Exercise requirements: Can you write out the listing below again with every "Transcribe" swapped for "Write out", keeping everything else the same and leaving the pictures out?

━━━ Data section ━━━

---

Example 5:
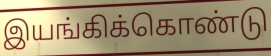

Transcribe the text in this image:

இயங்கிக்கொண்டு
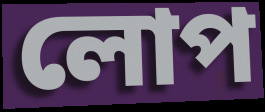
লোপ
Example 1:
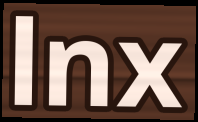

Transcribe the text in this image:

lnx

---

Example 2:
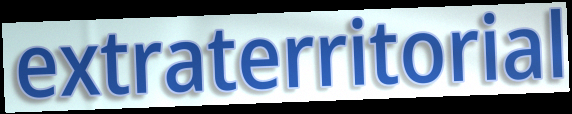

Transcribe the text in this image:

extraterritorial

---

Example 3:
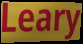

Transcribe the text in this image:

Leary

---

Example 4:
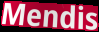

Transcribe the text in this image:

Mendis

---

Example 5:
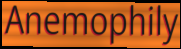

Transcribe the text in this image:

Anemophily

━━━

Expected answer:
---

Example 5:

Write out the text in this image:

இயங்கிக்கொண்டு
লোপ
Example 1:

Write out the text in this image:

lnx

---

Example 2:

Write out the text in this image:

extraterritorial

---

Example 3:

Write out the text in this image:

Leary

---

Example 4:

Write out the text in this image:

Mendis

---

Example 5:

Write out the text in this image:

Anemophily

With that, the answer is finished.